В рамках проходящего в Москве 67-го Международного конгресса ПЕН-центра состоялся большой поэтический вечер. На вечере впервые вручалась учрежденная Росбанком литературная премия имени Б. Пастернака. Получил ее поэт Геннадий Айги. А два десятка других участников должны были читать свои стихи на родных языках, что обещало головокружительную полифонию в духе джойсовских "Поминок по Финнегану".
Многоязычные поэтические чтения — дело достаточно распространенное, невзирая на общепризнанную непереводимость поэзии. В аудиториях камерных и благожелательных языковый барьер кое-как можно преодолеть — и иностранные стихи если и не понять досконально, то хоть почувствовать в них драйв или отсутствие оного. Но тут — огромный конференц-зал гостиницы "Рэдиссон-Славянская", участники, разные не только по языкам, но и по жанрам, калибрам и классам: от Роберта Блая до Игоря Иртеньева, от Гюнтера Грасса до Константина Кедрова. Но, очевидно, сказался долголетний опыт публичных выступлений Андрея Вознесенского, организатора и ведущего вечера,— зал был полон.
Известно, что в такого сорта выступлениях важней всего сразу схватить жертву (слушателя, пардон) за душу мохнатой рукой таланта и потрясти ее до последних фибр.
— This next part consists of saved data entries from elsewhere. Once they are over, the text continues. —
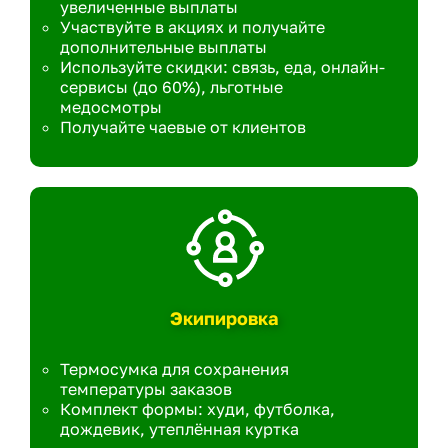
увеличенные выплаты
Участвуйте в акциях и получайте
дополнительные выплаты
Используйте скидки: связь, еда, онлайн-
сервисы (до 60%), льготные
медосмотры
Получайте чаевые от клиентов
Экипировка
Термосумка для сохранения
температуры заказов
Комплект формы: худи, футболка,
дождевик, утеплённая куртка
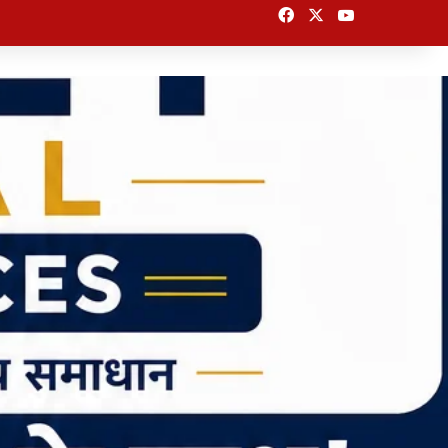
Facebook
X
YouTube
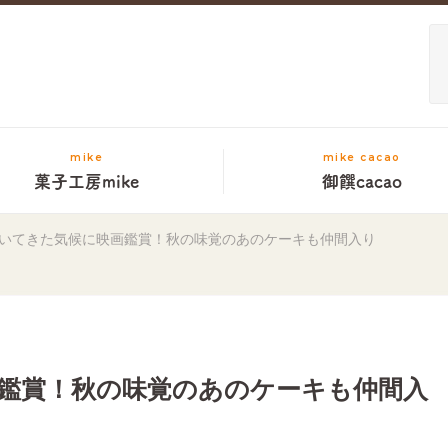
mike
mike cacao
菓子工房mike
御饌cacao
いてきた気候に映画鑑賞！秋の味覚のあのケーキも仲間入り
鑑賞！秋の味覚のあのケーキも仲間入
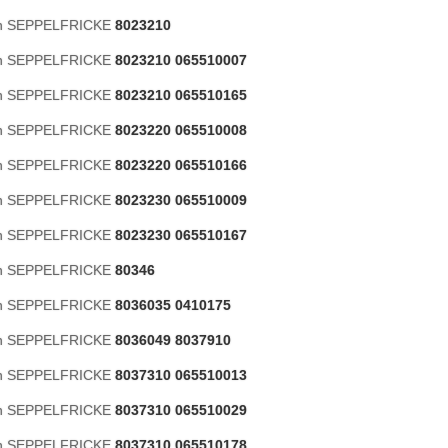
ón SEPPELFRICKE
8023210
ón SEPPELFRICKE
8023210 065510007
ón SEPPELFRICKE
8023210 065510165
ón SEPPELFRICKE
8023220 065510008
ón SEPPELFRICKE
8023220 065510166
ón SEPPELFRICKE
8023230 065510009
ón SEPPELFRICKE
8023230 065510167
ón SEPPELFRICKE
80346
ón SEPPELFRICKE
8036035 0410175
ón SEPPELFRICKE
8036049 8037910
ón SEPPELFRICKE
8037310 065510013
ón SEPPELFRICKE
8037310 065510029
ón SEPPELFRICKE
8037310 065510178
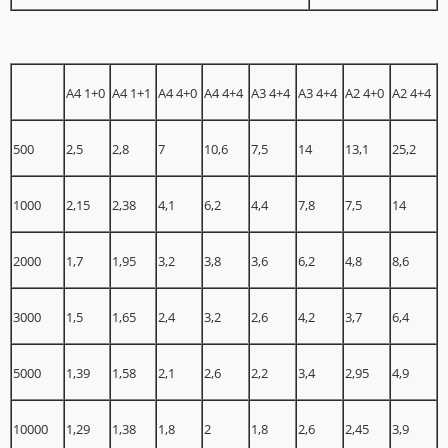
A4 1+0
A4 1+1
A4 4+0
A4 4+4
A3 4+4
A3 4+4
A2 4+0
A2 4+4
500
2,5
2,8
7
10,6
7,5
14
13,1
25,2
1000
2,15
2,38
4,1
6,2
4,4
7,8
7,5
14
2000
1,7
1,95
3,2
3,8
3,6
6,2
4,8
8,6
3000
1,5
1,65
2,4
3,2
2,6
4,2
3,7
6,4
5000
1,39
1,58
2,1
2,6
2,2
3,4
2,95
4,9
10000
1,29
1,38
1,8
2
1,8
2,6
2,45
3,9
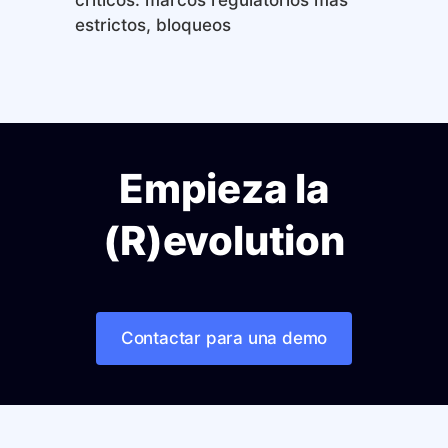
estrictos, bloqueos
Empieza la
(R)evolution
Contactar para una demo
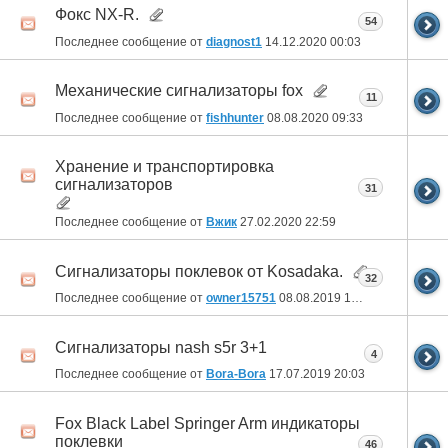
Фокс NX-R.
54
Последнее сообщение от
diagnost1
14.12.2020
00:03
Механические сигнализаторы fox
11
Последнее сообщение от
fishhunter
08.08.2020
09:33
Хранение и транспортировка
сигнализаторов
31
Последнее сообщение от
Вжик
27.02.2020
22:59
Сигнализаторы поклевок от Kosadaka.
32
Последнее сообщение от
owner15751
08.08.2019
10:10
Сигнализаторы nash s5r 3+1
4
Последнее сообщение от
Bora-Bora
17.07.2019
20:03
Fox Black Label Springer Arm индикаторы
поклевки
46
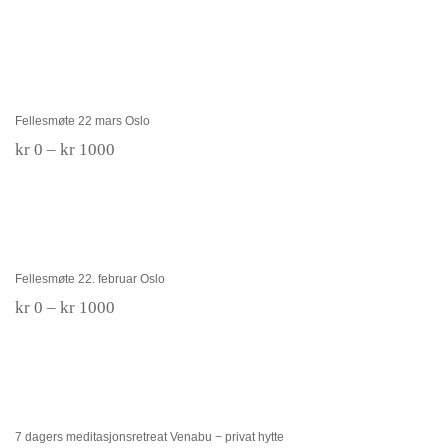
kr 800
til
kr 1800
Fellesmøte 22 mars Oslo
Fellesmøte 22 mars Oslo
Prisområde:
kr
0
–
kr
1000
kr 0
til
kr 1000
Fellesmøte 22. februar Oslo
Fellesmøte 22. februar Oslo
Prisområde:
kr
0
–
kr
1000
kr 0
til
kr 1000
7 dagers meditasjonsretreat Venabu − privat
hytte
7 dagers meditasjonsretreat Venabu − privat hytte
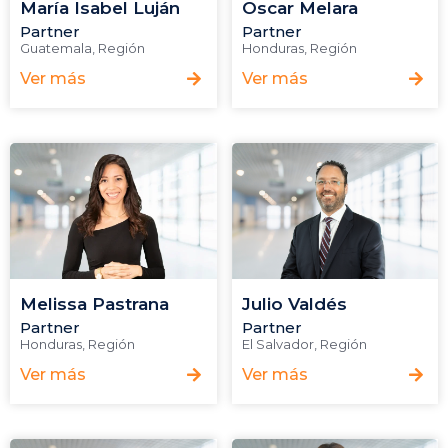
María Isabel Luján
Oscar Melara
Partner
Partner
Guatemala
,
Región
Honduras
,
Región
Ver más
Ver más
Melissa Pastrana
Julio Valdés
Partner
Partner
Honduras
,
Región
El Salvador
,
Región
Ver más
Ver más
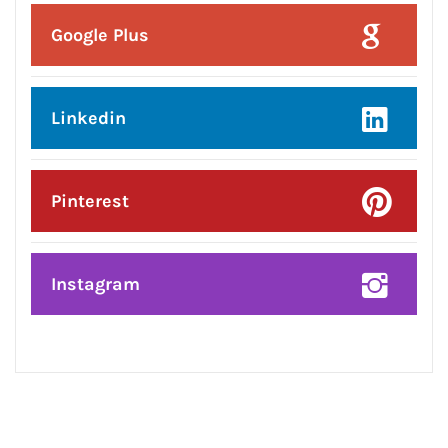
Posted On:
5 Aug 2026
एलायंस क्लब जालंधर वेस्ट ने 101 पौधे लगाकर
दिया पर्यावरण संरक्षण का संदेश
CONNECT WITH US:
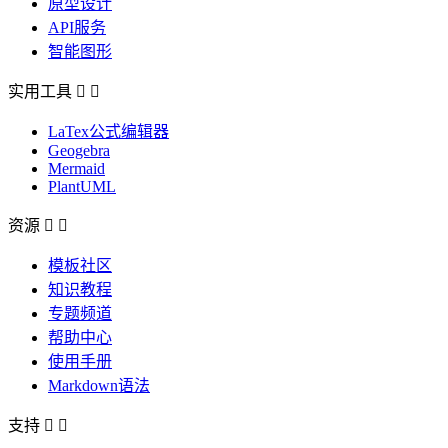
原型设计
API服务
智能图形
实用工具


LaTex公式编辑器
Geogebra
Mermaid
PlantUML
资源


模板社区
知识教程
专题频道
帮助中心
使用手册
Markdown语法
支持


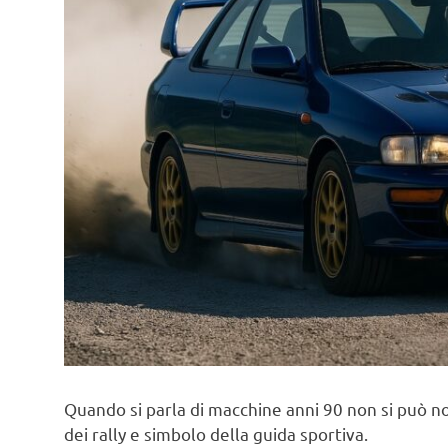
Quando si parla di macchine anni 90 non si può n
dei rally e simbolo della guida sportiva.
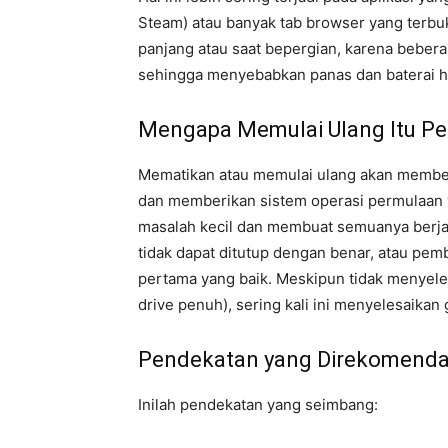
Steam) atau banyak tab browser yang terbu
panjang atau saat bepergian, karena bebera
sehingga menyebabkan panas dan baterai h
Mengapa Memulai Ulang Itu Pe
Mematikan atau memulai ulang akan member
dan memberikan sistem operasi permulaan y
masalah kecil dan membuat semuanya berjala
tidak dapat ditutup dengan benar, atau pem
pertama yang baik. Meskipun tidak menyel
drive penuh), sering kali ini menyelesaika
Pendekatan yang Direkomenda
Inilah pendekatan yang seimbang:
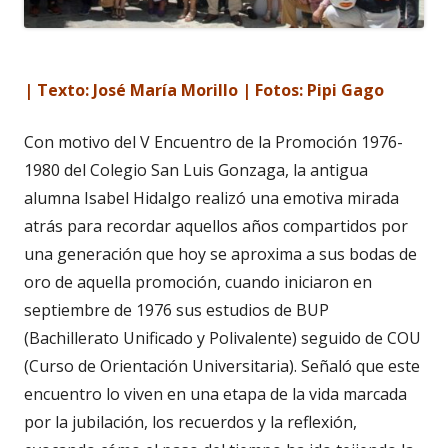
| Texto: José María Morillo | Fotos: Pipi Gago
Con motivo del V Encuentro de la Promoción 1976-
1980 del Colegio San Luis Gonzaga, la antigua
alumna Isabel Hidalgo realizó una emotiva mirada
atrás para recordar aquellos años compartidos por
una generación que hoy se aproxima a sus bodas de
oro de aquella promoción, cuando iniciaron en
septiembre de 1976 sus estudios de BUP
(Bachillerato Unificado y Polivalente) seguido de COU
(Curso de Orientación Universitaria). Señaló que este
encuentro lo viven en una etapa de la vida marcada
por la jubilación, los recuerdos y la reflexión,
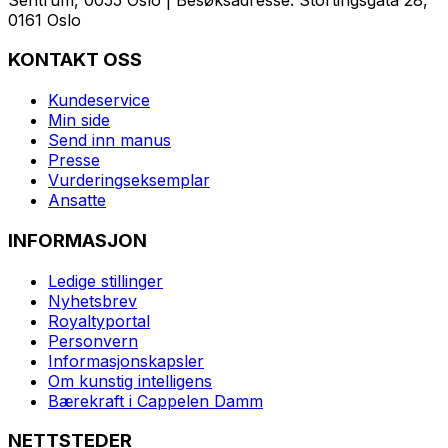
0161 Oslo
KONTAKT OSS
Kundeservice
Min side
Send inn manus
Presse
Vurderingseksemplar
Ansatte
INFORMASJON
Ledige stillinger
Nyhetsbrev
Royaltyportal
Personvern
Informasjonskapsler
Om kunstig intelligens
Bærekraft i Cappelen Damm
NETTSTEDER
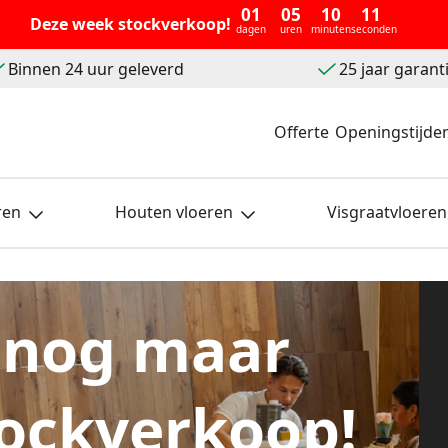
01
05
10
09
Deze week stockverkoop!
dagen
uren
minuten
seconden
Binnen 24 uur geleverd
25 jaar garant
Offerte
Openingstijde
ren
Houten vloeren
Visgraatvloeren
 nog maar
ockverkoop!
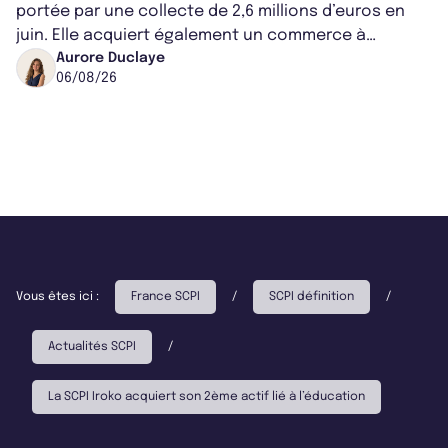
portée par une collecte de 2,6 millions d’euros en
juin. Elle acquiert également un commerce à
Worcester, place une plateforme logisti...
Aurore Duclaye
06/08/26
Vous êtes ici :
France SCPI
/
SCPI définition
/
Actualités SCPI
/
La SCPI Iroko acquiert son 2ème actif lié à l’éducation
Вот как это сделал Вознесенский. Выплыв на сцену в белом костюме, он сказал следующее: "Такие собрания принято начинать с минуты молчания в память о тех, кто ушел от нас за время, что мы не встречались. Но не будем. Мы слишком долго молчали. Предлагаю минуту антимолчания". "Anti-silence",— перевел синхронист. "What the f... is antisilence?" — услышал я за спиной.
Что это, выяснилось немедленно. В зале погас свет, одинокий луч ударил в Вознесенского, и вдруг поэт, растопырив руки, заорал на одной ноте: "А-а-а-а!.." После того, как таким образом почтили память ушедших, бояться иностранных стихов уже не стоило.
Ужас публичной демонстрации поэзии, по идее, знаком каждому, кто писал стихи и потом пытался читать их. Разница между счастьем сочинительства и конфузом демонстрации сочинения такова, что каждый раз приходится преодолевать боль. И она передается в зал и как-то укрепляет поэзию, а может, и заменяет ее.
Гюнтера Грасса переводил Александр Ткаченко: "Мы живем в яйце. Мы измарали внутреннюю сторону скорлупы. Нас высиживают. Мы надеемся, что нас высиживают". Оказалось впоследствии, что надеемся, скорей всего, напрасно: скорлупу разобьют, нас выпустят на сковородку и посолят. Свойственное Грассу объемное социальное звучание налицо.
Президенту ПЕН-центра мексиканскому поэту Омеро Ориджису достался в переводчики эзотерик Константин Кедров: "Я есмь, где совокупление откладывается и возобновляется..." Отделилась от занавеса эфемерная, как бы шаткая Ахмадулина и прочитала: "Он сыт, и я его кормлю..." На этой фонетически рискованной строчке я выбрался из зала — в расчете подкормиться да и вообще. Размяться. Из соседней двери, мотая головой, показался поэт Лев Рубинштейн. Соткался у колонны прозаик Евгений Попов. Закурил сладостно в углу критик Сергей Чупринин. Похохатывая над чем-то своим, вышел правдоруб Игорь Иртеньев. У заглушенного автомата с поп-корном озирался писатель Игорь Яркевич. Стриженый, похожий на мальчика, но очень старого, Андрей Битов метнул огненный взор. Чувствовалось, что никому не хочется перебрать поэзии.
В зале между тем перешли к премии Пастернака. Ее вручили без долгих предисловий Геннадию Айги. Безупречной литературной репутации этого камерного поэта, одного из немногих русских верлибристов, едва ли мог повредить странный слайд работы неугомонного Вознесенского, маячивший на экране, пока лауреат читал стихи. "Shit-hits",— гласил этот "видеом". О ком это он так, о чем? Гостям, которые, отмаявшись, перешли к накрытым столам, было над чем поломать голову. Но легко не бывает, когда речь заходит об истинной поэзии.